We all remember that energizing feeling you get when you thought you weren't going to last twenty minutes out there in the icy wind and then somehow went four hours in change, when you're actually starting to shed layers because you're all worked up... when your hands, ears, and cheeks are beet red, and your clothes soaked, but you go on hucking at the ramparts anyways because... well, it's wintertime damnit and there's fun to be had. That, and you got to nail that other kid who just got you in the back of the neck! The weak spot!
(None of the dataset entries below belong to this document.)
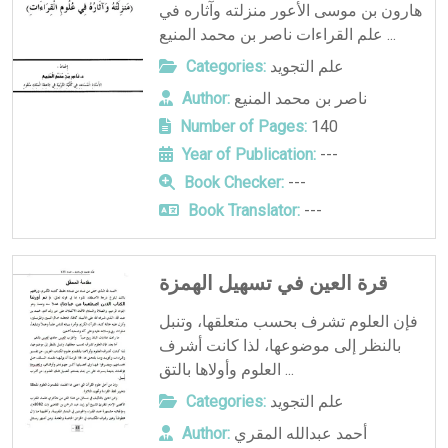
هارون بن موسى الأعور منزلته وآثاره في
علم القراءات ناصر بن محمد المنيع ...
علم التجويد
Categories:
ناصر بن محمد المنيع
Author:
Number of Pages:
140
Year of Publication:
---
Book Checker:
---
Book Translator:
---
قرة العين في تسهيل الهمزة
فإن العلوم تشرف بحسب متعلقها، وتنبل
بالنظر إلى موضوعها، لذا كانت أشرف
العلوم وأولاها بالتق ...
علم التجويد
Categories:
أحمد عبدالله المقري
Author:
When you first step out on the crunchy white of the backyard, it was like setting the first line of footprints on the moon or some high tundra place where nothing but the neighbor's cat has ever been. Oh the joy it was to be in it up to your hip! Then by the end of the day, after all the shots have been fired and your mittens and boots are soaked right through, not a single patch of even snow exists anywhere. The battlefield sure was a hallowed spot by the end of the day, scarred by the scorch of twenty thousand footprints and a few pairs of mittens. They'll be found in the spring, along with that shoe of yours that came loose at some point. (We boys have a knack for losing shoes and not even realizing it).
Second only to throwing snow was eating it, and like I said earlier, snow was a real treat... piquant, crunchy at times like you had to swirl it around in your mouth to get it to melt... but the best stuff was the powdery fluff that dusted up in your mouth and stuck to the sides before melting down. It was like cotton candy. Then there were icicles, which were a delicacy... you crack them off whatever they're hanging on, and suck on them like a Popsicle. If they hung from a wooden porch, they were wood flavored (pine was the best). If they hung from a gutter, they could've killed you. If they hung from a car's tailpipe... they would've killed you. But then again, you know the rules: "white and clear ain't so severe, but grey and yellow...you be an idiot." That's a lesson for the kids.
I believe it was 1994 and we got hammered by this massive snowstorm. We shoveled so much snow off the driveway that it made a really nice snow pile, nay, snow mountain, up against the fence. It got so large that my brother and I tunneled out the center and made our own snow fortress or "igloo" big enough to fit three kids. The Inuits really have the right idea because you'd be surprised how warm it is surrounded by snowpack. I remember we fashioned a little snow bench on the inside and everything. It was so cool that had I not fallen through the roof a few days later (having decided to get up on top of it), I'd like to think it could've been my first bachelor pad.